Macroeconomy

Date

The Australian economy will continue to prosper as we reduce emissions. The two updated policy scenarios have very similar aggregate economic outcomes to the SGLP policy scenario because differences in the carbon price for the first three years and other policy features are small.

Real average incomes continue to grow at rates only slightly below those without carbon pricing. In both updated policy scenarios, gross national income (GNI) per person in today’s dollars will rise by $9,000 to 2020 and by more than $30,000 to 2050. From 2010 to 2050, GNI per person grows at an average annual rate of 1.1 per cent with carbon pricing compared with 1.2 per cent without carbon pricing.

Gross domestic product (GDP) in today’s dollar grows from $1.3 trillion now to over $1.7 trillion in 2020 and to around $3.6 trillion in 2050. Similarly, employment continues to grow strongly, with 1.6 million jobs created by 2020 and 6 million jobs by 2050, with or without carbon pricing. These results are consistent across all policy scenarios.

Carbon pricing affects the composition of the Australia economy. Structural changes due to carbon pricing in the updated policy scenarios are similar to the SGLP policy scenario. Over time, resources shift from emission‑intensive to low or less emission‑intensive industries and processes, although this shift is smaller than the structural change from other factors such as the high terms of trade, ageing population, changes in tastes and the ongoing expansion of Asian economies.

Under all policy scenarios, all state economies grow strongly with carbon pricing and emissions are reduced significantly from where they otherwise would be. Effects on individual states vary reflecting the carbon intensity of their economies. Carbon pricing slows growth by no more than 0.1 of a percentage point per year to 2050, and in some states — South Australia, Tasmania and Victoria — the effect is even smaller. Data at a sufficient level of detail and quality is not available to reliably quantify the impact of carbon pricing at a sub‑state regional level, which would require detailed projections of movements of resources between regions, and between industries within regions.
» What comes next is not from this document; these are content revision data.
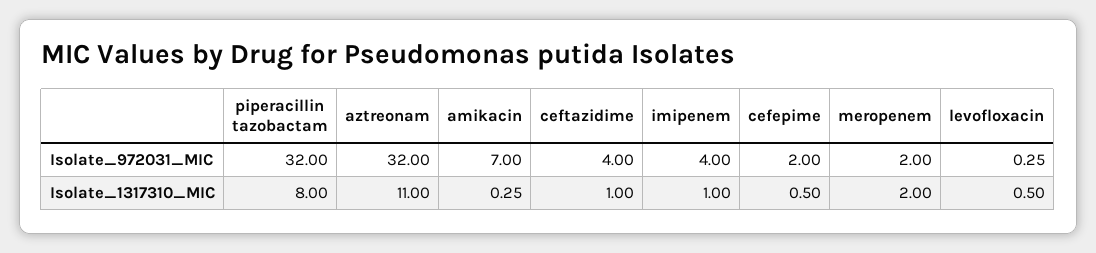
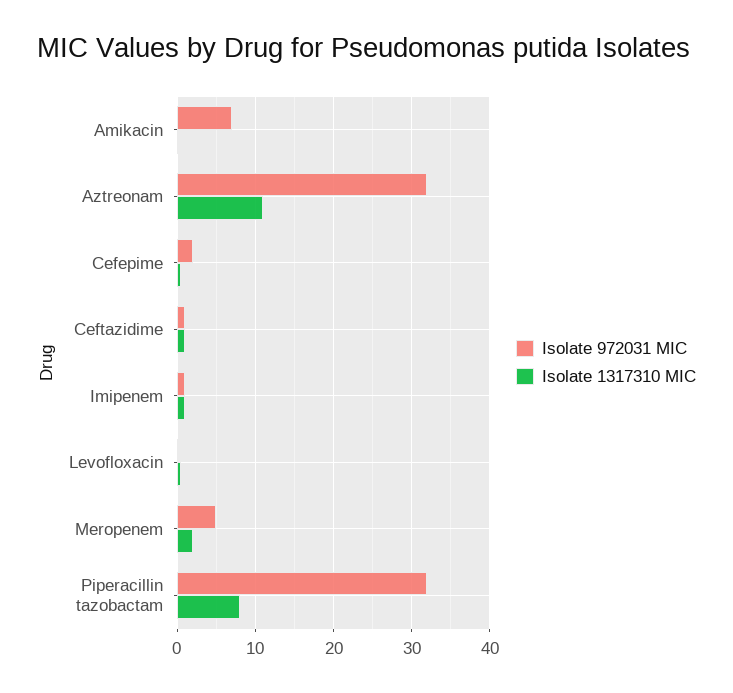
  {
    "Isolate_972031_MIC": {
      "piperacillin tazobactam": 32,
      "aztreonam": 32,
      "amikacin": 7,
-     "ceftazidime": 4,
+     "ceftazidime": 1,
-     "imipenem": 4,
+     "imipenem": 1,
      "cefepime": 2,
-     "meropenem": 2,
+     "meropenem": 5,
      "levofloxacin": 0.25
    },
    "Isolate_1317310_MIC": {
      "piperacillin tazobactam": 8,
      "aztreonam": 11,
      "amikacin": 0.25,
      "ceftazidime": 1,
      "imipenem": 1,
      "cefepime": 0.5,
      "meropenem": 2,
      "levofloxacin": 0.5
    }
  }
Australia’s GNI is higher in the Government scenario than in the Clean Energy Future scenario. This is because the additional domestic abatement sourced from heavy on‑road transport is cheaper than sourcing abatement overseas. The effective carbon price on fuel used by heavy on‑road transport also has a small impact on the growth of the road freight industry to 2050.

Different policy settings to the SGLP scenario also directly affect two industries. The steel industry benefits from additional assistance in the Government scenario, so it grows slightly more strongly over the period to 2020. The alumina industry also grows slightly more strongly to 2020 in both updated policy scenarios because the cap on transitional assistance to emission‑intensive trade‑exposed industries assumed in the SGLP scenario no longer affects it.

Table 3: Gross output, by industry, 2020

Table 3: Gross output, by industry, 2020

Source: Treasury estimates from MMRF.
Note: CEF is an abbreviation for Clean Energy Future.

Table 4: Gross output, by industry, 2050

Table 4: Gross output, by industry, 2050

Source: Treasury estimates from MMRF.
Note: CEF is an abbreviation for Clean Energy Future.

Box 1: Recent developments in the steel industry

The SGLP report projects that Australia’s manufacturing sector continues to grow over the next decade, but at a slow rate. Resources continue to be drawn from the manufacturing sector to support growth in services, construction and mining. This structural adjustment continues the long‑term shift of resources in the Australian economy seen over recent years. The historically high exchange rate, associated with high commodity prices and strong growth in mining exports as investment comes on line, accelerates this trend over the next decade.

Since the SGLP report, participants in the steel industry have announced plans to restructure their operations, including deactivating one Port Kembla blast furnace. They have made it very clear that their proposed restructure is in no way attributable to the introduction of a carbon price, and is instead driven by factors such as the exchange rate, high input prices, excess supply capacity on global markets and slowing global demand for steel products. The restructure is being conducted in a way that ensures facilities can be reactivated in the event of a sustained improvement in steel markets that enables profitable sales to resume.

The medium global action reference scenario has not been updated to incorporate these recent announcements. To the extent the restructuring would have a similar impact on both the reference case and the policy scenarios — given it is unrelated to the introduction of carbon pricing — updating the modelling to include the restructuring would not affect findings about the effects of carbon pricing on the economy.

Given the unique set of challenges facing the Australian steel industry, in July the Government announced the Steel Transformation Plan to provide $300 million of assistance over five years from 2012‑13. The Steel Transformation Plan encourages investment and innovation in steel manufacturing and helps the sector become more efficient and sustainable in a low carbon economy. More recently, in August this year, the Government announced the introduction of a new advance facility as part of the Steel Transformation Plan to further support Australian jobs and to help ensure the future of the Australian steel industry.